I had a similar “problem” this year, also in a 3-WR league, when I had Tony Gonzalez and Brett Celek. I traded Celek for some spare parts just before the trade deadline just to remove that annoyance. Probably not the smartest thing if Tony gets hurt, but whatever. As for you, I’d be more inclined to hold on to Gates just because he’s more of a proven commodity and I like his QB situation better. Take a look at your league’s rosters and see if anyone has a tight end who doesn’t produce for shit (hello, John Carlson) and see if you can upgrade at WR.

Sex Second: My wife and I already have one crumb cruncher (almost 6), and we were going to go for Number 2 this year. The thought was she’d stop her birth control in July, give it a few months for the drugs to work out of her system, and her pregnancy would be timed perfectly to end just as she graduated college in summer. Sure enough, my wife fucked up this semester, and she’s going back on birth control. Of course, to be super safe while she gets back on the pill, it’s back to Condomville. Consider that we haven’t used rubbers for about 8 years, and you can see the issue: I couldn’t feel shit, and my wife said it felt like her vibrator was off. I know I’ve only got about a month of this before I can go back to raw-doggin’ it, but there’s gotta be something to make the jimmy hat worthwhile.
-M

Pfffft. You’re married, you’re going to try to have another kid anyway, and she can still attend classes while pregnant. Ditch the condoms and pull out.

KSK fun boys,
First the sex. More advice, than a question. When getting a hand job, I suggest stroking it yourself and let your lady work the balls. Do you agree?

Nope. When getting a hand job, I suggest the woman use her mouth or vagina instead.

Fantasy football: do I start Ryan Grant v. Ravens, or Jonathan Stewart v. Bucs? This is a PPR league. Another league I’m in: Slaton v. Jags or Hightower v. Vikes? This is not a PPR league.
Keep fucking that chicken,
John F.

Eek. Well, if I’m going to be consistent in my guess about the Panthers’ running game… Stewart? On the other hand, I don’t ordinarily like recommending a #2 RB over a starter who gets almost all of his team’s carries.

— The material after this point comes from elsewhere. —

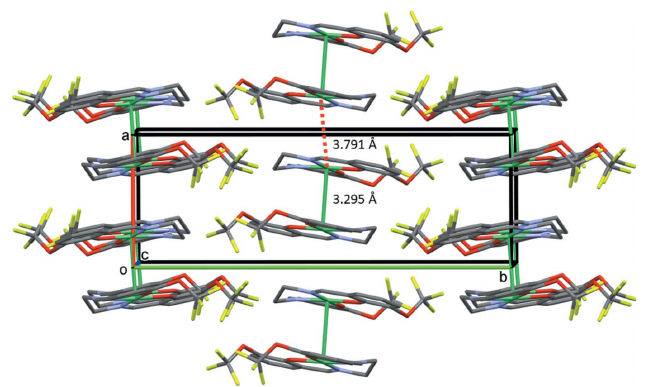
Figure 2 A view along the c axis of the crystal packing of the title compound. The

Grant’s probably the safer pick, although Stewart probably offers a higher ceiling. And take Slaton versus the Jags. Don’t mess with the Vikes’ D.

Patrons of the Matron,
Sex: My girlfriend and I both enjoy public sex (as in covert operations, not full-fledged exhibitionism). We have done the deed in parking lots, dressing rooms, a pool (not recommended) and various other locales. One time, while snowboarding, she led me into the trees where she proceeded to give me a BJ, it was the greatest thing ever. But now, she has started to push the envelope a little. I understand that the danger of being caught is what makes it so hot, but she is bringing up ideas that almost guarantee that. For example, she has thought of a public park, the beach, and all manner of public transit systems. I am not very keen on any of these. So my question is, do you have any suggestions of places to get down and dirty that are relatively safe?

Changing rooms. Bars or restaurants with unisex bathrooms. Rooftops. Ooh! Stairwells in buildings with elevators. That’s a fun one.

Fantasy: Not really a question, I would just like to state that I hope Jay Cutler gets AIDS and dies a long and painful death.
-PublicFucker

As do Bears fans.

You know what? This has been cathartic. I’m almost not suicidal about last week’s losses any more. Thanks, everybody.